Die-hards began pining for “Superfriend” as soon as its origins were revealed, on the basis of it being a key piece of what some fans irrationally believed was a young Cuomo’s answer to Brian Wilson's unfinished SMiLE opus (the main difference being that Wilson had almost completed recording SMiLE by the time he abandoned it in 1967, whereas Cuomo hadn’t even passed the writing/demoing phase when he ditched Black Hole). Audible details of the song first surfaced in 2004 on Weezer’s Video Capture Device DVD, which included spotty and patchy footage of the band recording a rough take during Pinkerton studio sessions — as well as a brief clip of Cuomo playing a classical arrangement of the vocal melody on an acoustic guitar.

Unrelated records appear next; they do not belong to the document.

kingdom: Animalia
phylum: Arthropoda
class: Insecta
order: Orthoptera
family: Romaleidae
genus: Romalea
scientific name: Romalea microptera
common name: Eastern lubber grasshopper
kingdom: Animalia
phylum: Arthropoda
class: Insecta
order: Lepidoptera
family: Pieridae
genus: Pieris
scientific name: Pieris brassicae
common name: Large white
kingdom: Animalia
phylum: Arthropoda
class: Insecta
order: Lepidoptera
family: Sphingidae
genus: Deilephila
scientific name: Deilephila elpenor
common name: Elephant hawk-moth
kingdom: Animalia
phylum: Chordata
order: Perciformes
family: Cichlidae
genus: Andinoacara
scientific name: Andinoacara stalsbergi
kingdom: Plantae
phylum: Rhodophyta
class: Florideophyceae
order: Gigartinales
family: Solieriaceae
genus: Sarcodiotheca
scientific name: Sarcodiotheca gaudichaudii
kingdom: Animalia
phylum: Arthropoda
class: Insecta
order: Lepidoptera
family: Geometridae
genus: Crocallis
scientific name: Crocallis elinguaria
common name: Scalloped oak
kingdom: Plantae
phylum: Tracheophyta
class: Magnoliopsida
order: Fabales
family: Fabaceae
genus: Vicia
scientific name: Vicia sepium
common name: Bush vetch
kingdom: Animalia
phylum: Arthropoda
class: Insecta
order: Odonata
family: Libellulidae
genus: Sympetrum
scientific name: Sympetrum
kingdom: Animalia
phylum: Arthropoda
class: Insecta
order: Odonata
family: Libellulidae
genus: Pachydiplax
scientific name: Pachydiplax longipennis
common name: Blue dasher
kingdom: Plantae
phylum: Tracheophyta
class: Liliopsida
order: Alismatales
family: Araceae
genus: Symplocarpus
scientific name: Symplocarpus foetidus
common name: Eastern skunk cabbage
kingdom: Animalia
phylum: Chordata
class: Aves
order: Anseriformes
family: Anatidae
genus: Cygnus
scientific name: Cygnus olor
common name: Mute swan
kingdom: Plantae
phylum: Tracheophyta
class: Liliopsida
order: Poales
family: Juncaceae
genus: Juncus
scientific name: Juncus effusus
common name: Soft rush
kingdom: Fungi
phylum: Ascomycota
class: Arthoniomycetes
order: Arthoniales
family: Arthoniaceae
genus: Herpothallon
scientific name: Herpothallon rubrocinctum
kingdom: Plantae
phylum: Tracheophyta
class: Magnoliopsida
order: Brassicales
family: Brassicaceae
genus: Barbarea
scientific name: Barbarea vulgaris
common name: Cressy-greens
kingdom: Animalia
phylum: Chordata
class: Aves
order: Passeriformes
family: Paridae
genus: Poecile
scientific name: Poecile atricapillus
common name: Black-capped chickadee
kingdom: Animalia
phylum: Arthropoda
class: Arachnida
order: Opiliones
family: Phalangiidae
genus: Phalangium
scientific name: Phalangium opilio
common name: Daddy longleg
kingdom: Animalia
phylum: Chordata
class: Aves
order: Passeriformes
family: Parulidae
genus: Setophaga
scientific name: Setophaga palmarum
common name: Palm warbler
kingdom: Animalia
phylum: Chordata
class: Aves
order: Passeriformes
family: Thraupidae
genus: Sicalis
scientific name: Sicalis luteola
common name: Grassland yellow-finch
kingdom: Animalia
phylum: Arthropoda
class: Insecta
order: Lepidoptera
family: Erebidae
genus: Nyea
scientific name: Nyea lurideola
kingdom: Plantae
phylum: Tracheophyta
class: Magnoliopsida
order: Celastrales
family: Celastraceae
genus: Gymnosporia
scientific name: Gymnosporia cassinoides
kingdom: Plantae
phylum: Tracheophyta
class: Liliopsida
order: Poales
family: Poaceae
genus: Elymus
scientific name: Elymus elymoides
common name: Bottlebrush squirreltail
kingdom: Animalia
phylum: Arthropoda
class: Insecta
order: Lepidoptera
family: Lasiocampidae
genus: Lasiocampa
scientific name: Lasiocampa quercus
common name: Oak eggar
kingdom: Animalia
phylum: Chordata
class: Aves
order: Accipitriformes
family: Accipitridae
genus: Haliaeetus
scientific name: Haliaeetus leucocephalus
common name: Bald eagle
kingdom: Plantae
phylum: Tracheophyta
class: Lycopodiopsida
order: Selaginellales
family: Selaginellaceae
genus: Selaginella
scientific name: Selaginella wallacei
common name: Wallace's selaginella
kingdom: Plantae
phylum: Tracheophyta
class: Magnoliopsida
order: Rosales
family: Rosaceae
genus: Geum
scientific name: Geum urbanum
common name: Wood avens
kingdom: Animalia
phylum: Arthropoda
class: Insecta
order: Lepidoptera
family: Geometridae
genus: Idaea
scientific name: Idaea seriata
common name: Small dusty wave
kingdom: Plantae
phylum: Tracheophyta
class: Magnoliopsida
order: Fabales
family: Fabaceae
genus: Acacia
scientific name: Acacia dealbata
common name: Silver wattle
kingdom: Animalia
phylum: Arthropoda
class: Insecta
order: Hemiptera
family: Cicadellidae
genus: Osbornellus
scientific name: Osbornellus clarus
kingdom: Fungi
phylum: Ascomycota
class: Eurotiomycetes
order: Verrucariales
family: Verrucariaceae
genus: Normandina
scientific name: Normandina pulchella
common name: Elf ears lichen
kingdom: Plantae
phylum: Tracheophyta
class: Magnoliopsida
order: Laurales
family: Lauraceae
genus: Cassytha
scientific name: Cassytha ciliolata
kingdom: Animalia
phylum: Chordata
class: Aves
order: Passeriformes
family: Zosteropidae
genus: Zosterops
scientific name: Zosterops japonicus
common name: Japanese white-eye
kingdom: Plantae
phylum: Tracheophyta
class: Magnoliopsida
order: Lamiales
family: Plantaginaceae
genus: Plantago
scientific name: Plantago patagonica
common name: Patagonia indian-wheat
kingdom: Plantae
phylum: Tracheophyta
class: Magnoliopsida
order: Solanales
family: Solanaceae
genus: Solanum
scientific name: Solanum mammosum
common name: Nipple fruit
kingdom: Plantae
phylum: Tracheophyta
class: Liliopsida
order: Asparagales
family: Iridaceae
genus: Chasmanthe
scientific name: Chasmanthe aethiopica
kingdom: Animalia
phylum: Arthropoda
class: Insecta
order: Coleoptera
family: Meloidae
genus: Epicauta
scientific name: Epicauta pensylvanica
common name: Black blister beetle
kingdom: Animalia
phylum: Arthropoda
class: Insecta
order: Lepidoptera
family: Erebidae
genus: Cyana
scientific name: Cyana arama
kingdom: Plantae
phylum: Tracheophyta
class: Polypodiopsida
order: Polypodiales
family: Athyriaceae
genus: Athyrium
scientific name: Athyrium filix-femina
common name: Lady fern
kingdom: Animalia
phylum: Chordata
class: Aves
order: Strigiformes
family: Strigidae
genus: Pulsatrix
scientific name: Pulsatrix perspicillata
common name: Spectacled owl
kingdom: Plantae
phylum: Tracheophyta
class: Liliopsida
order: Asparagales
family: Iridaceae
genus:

The inconclusive footage gave glimpse enough for fans to conclude that “Superfriend” was indeed a lost classic worthy of its vaunted era, but it wasn’t until the 2007 release of Rivers’ Alone home demos compilation that fans could get a closer look. The juvenile charm of this embryonic version is indeed something of a treasure, but it still left most wanting more: Cuomo’s drumming is particularly sloppy, his falsetto background vocals (meant to represent the female lead vocal) sound like sour milk, and it lacked the dramatic key change climax heard in the VCD clip. It was clear that this take was a dashed-off demo that the Cuomo of ’95 would’ve never imagined being officially released, and did little to sate fans’ desire for the full band picture.

With the deluxe edition re-release of Pinkerton less than a month away, it’s now clear that such a thing no longer exists — if it ever did. In gleaning the archives for outtakes, band historian Karl Koch discovered that the ’96 full band recording seems to have been erased long ago. And even if it were to be uncovered in some unlikely place, it’s a very rough and incomplete rehearsal run-through, far from the glory of a finished and fully produced Cuomo-Haden duet.

That leaves us with the unfortunately shambolic demo — which, despite the shortcomings, gives a plenty fine sense of what the song was meant to be. It’s a disarmingly personal and juvenile song, perhaps even uncomfortably so (opening lines: “What the hell am I doing, thinking with my willy? / Knowing I don’t love her / I tell her no / Then kiss her toes…”), something that the Black Hole opera’s character construct couldn’t hide even if it were in place. The melody’s absolutely wonderful, though, and the chorus’ teen angst appropriation of the “rain, rain go away” nursery rhyme (“pain, pain go away” — of course) actually works, against all odds. The counterpoint in the second verse is absolutely botched by Cuomo’s lazy falsetto attempt, but it hints at what might’ve been a very nice touch.

If anything, that’s the way “Superfriend” might well be “the one that got away.” While songs like “You’re the One” or “Rosemary” were completed in some form and will likely surface someday, the best that can be said for “Superfriend” is that it’s a good sketch of what was to be a great song.